Ce texte vous fera dire que c’est citer-là le premier tableau abstrait de l’histoire. Je vous l’accorde. Mais le tableau de Frenhofer est aussi un «Wani», si l’on excepte le fait que Frenhofer avait souhaité donner un sens à son œuvre. Au fond, ce qu’il avait peut-être inventé avant tout le monde, c’est l’œuvre d’art non expertisable.
On s’inscrit ici dans une filiation historique intéressante, relative à l’indéfinition croissante de l’œuvre d’art. A mesure que la modernité rationalise le rapport au monde et essaie de donner une réponse à tout, un sentiment croît qui se nourrit de l’idée que l’on ne donnera jamais le vrai sens des choses symboliques. Finalement, l’œuvre d’art la plus intéressante est peut-être celle qui se refuse à produire du sens d’une manière consciente.

Les commissaires d’exposition que vous avez cités — Restany, Szeemann, Celant — avaient une vision et ont rassemblé des artistes sous une étiquette, une tendance. Considérez-vous que votre rôle de commissaire consiste en cela aussi?
Paul Ardenne. Non. Je ne cherche pas à constituer un groupe d’artistes, par exemple, qui seraient ceux de l’«Ailleurs» ou du «Wani». Je ne veux pas plus être l’historien de l’art contextuel. Cela ne m’intéresse pas.

Bien qu’il soit si difficile d’analyser l’art vivant, vous avez bien une méthodologie ou des critères d’appréciation lorsque vous êtes face à une œuvre…
Paul Ardenne. J’ai deux types de rapport à l’œuvre, l’un affectif, l’autre, épistémologique. Le rapport affectif: je me forme une idée personnelle et intime à l’œuvre. Je mets alors en avant mon jugement de goût, qui ne regarde que moi et que je n’universalise jamais.
Le rapport épistémologique, à présent: quand je regarde une œuvre émergente, je me demande d’abord si elle a déjà existé, si c’est une réplique, un clone, une copie, du «revisited» ou bien une œuvre inédite. Une évaluation aujourd’hui difficile, convenons-en: nous sommes à l’heure du sampling, du piratage, du copyleft, de l’appropriation généralisée, sur fond de culture techno et de cyberculture. Il faut donc pousser plus loin. Après l’appréciation de la valeur historique de l’œuvre, je tente d’apprécier sa valeur intentionnelle. Quelle est l’intention de l’artiste? Est-il parvenu à ses fins?

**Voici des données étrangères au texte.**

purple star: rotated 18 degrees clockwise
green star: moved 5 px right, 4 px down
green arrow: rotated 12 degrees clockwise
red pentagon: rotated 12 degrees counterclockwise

Je réfléchis à la réceptivité de cette œuvre et à la valeur de sa réceptivité. L’œuvre est-elle facile à assimiler? Sa facilité d’assimilation ne renvoie-t-elle pas au consensus, au lieu commun, au kitsch, au pittoresque? Au contraire, est-ce une manière d’infuser le champ social? Une œuvre contextuelle — l’art de rue, les artistes qui créent des entreprises, etc — a pour but la réception maximale et immédiate. Un «Wani», pas du tout. Il faut aussi s’interroger sur ce que vise l’œuvre.

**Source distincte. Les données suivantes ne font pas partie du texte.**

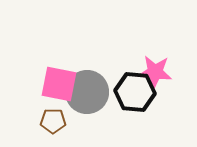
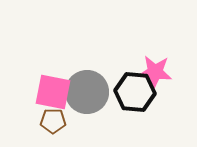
pink square: moved 6 px left, 8 px down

Je travaille en somme à partir d’un faisceau de données qui ne permet certes pas d’établir la vérité de l’œuvre considérée mais qui permet du moins de cerner ses mobiles. C’est très méthodologique. A partir de là, je forme enfin mon idée quant au niveau d’excellence de l’œuvre, qui peut être fort, moyen, faible, inexistant. Une chose est sûre: je préfèrerai toujours Bacon à des artistes qui font du Bacon.

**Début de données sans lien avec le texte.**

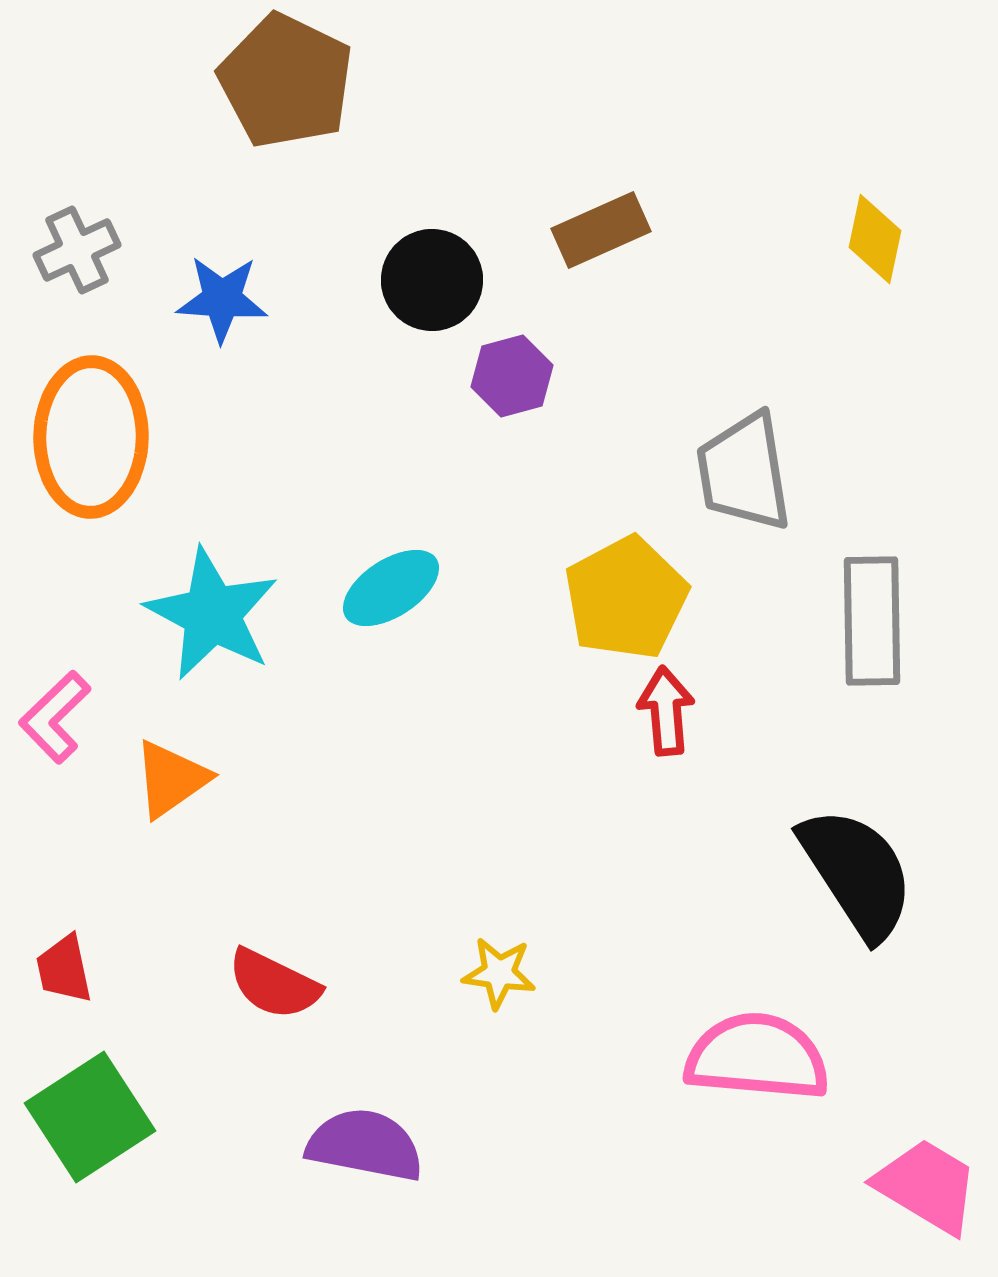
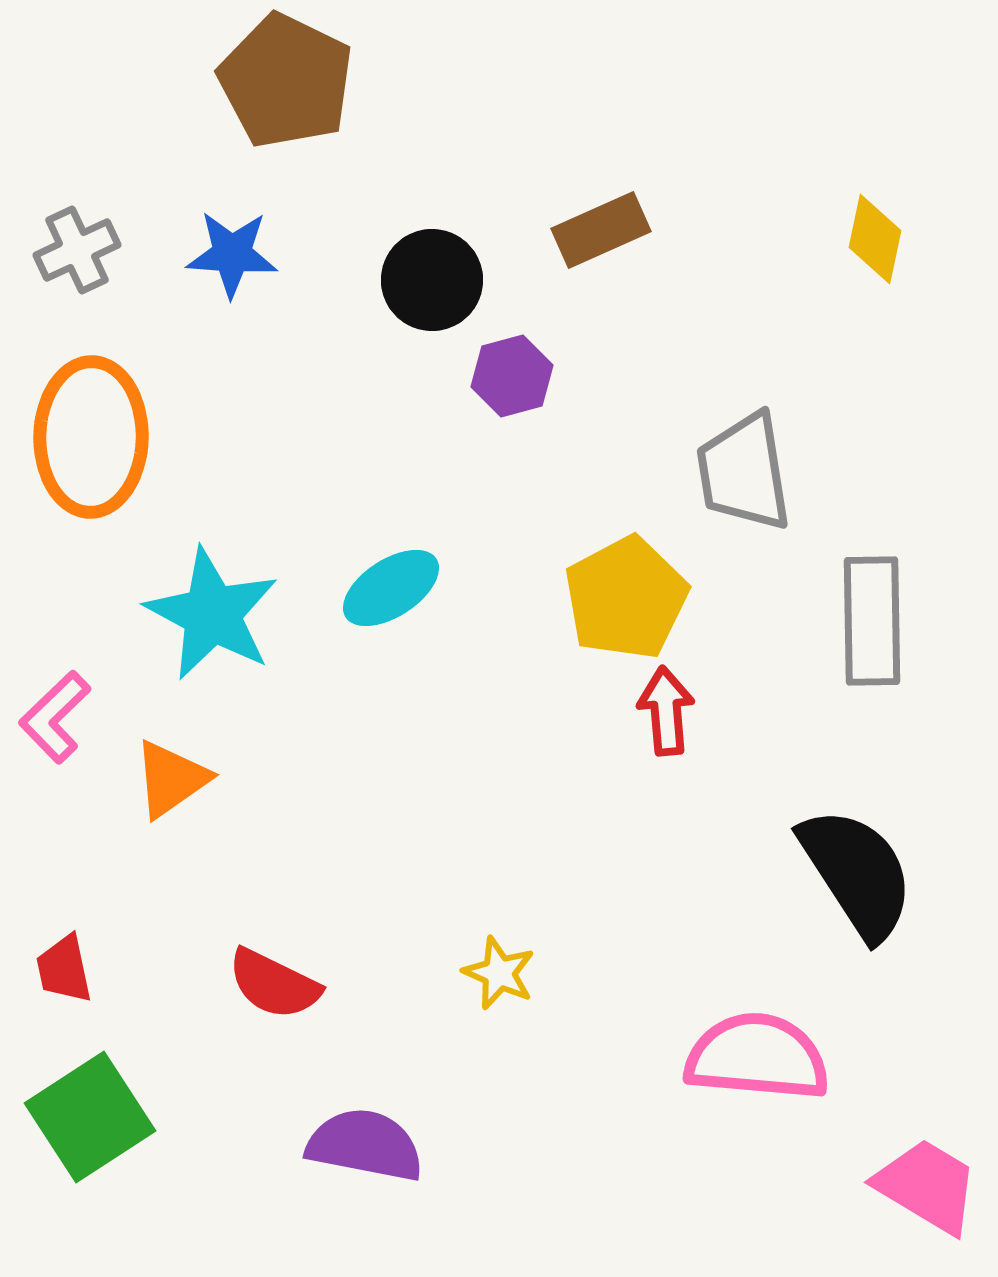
blue star: moved 10 px right, 45 px up
yellow star: rotated 16 degrees clockwise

Là où le critique d’art n’a qu’à choisir, l’historien de l’art, lui, doit présenter et indexer ce qui est. Je tiens à bien distinguer les deux pratiques. Chacune a ses obligations morales. Le critique d’art doit mettre en avant le fait que certaines œuvres sont plus intéressantes que d’autres, pour telle et telle raison qu’il doit justifier. Il prend position devant l’histoire. L’historien de l’art n’a pas à en passer par là. Son devoir éthique à lui, c’est d’établir la primauté de l’œuvre et de ses enjeux. Ce qui n’est jamais facile, il faut bien le reconnaître. Compiler n’est pas penser, comme l’on sait.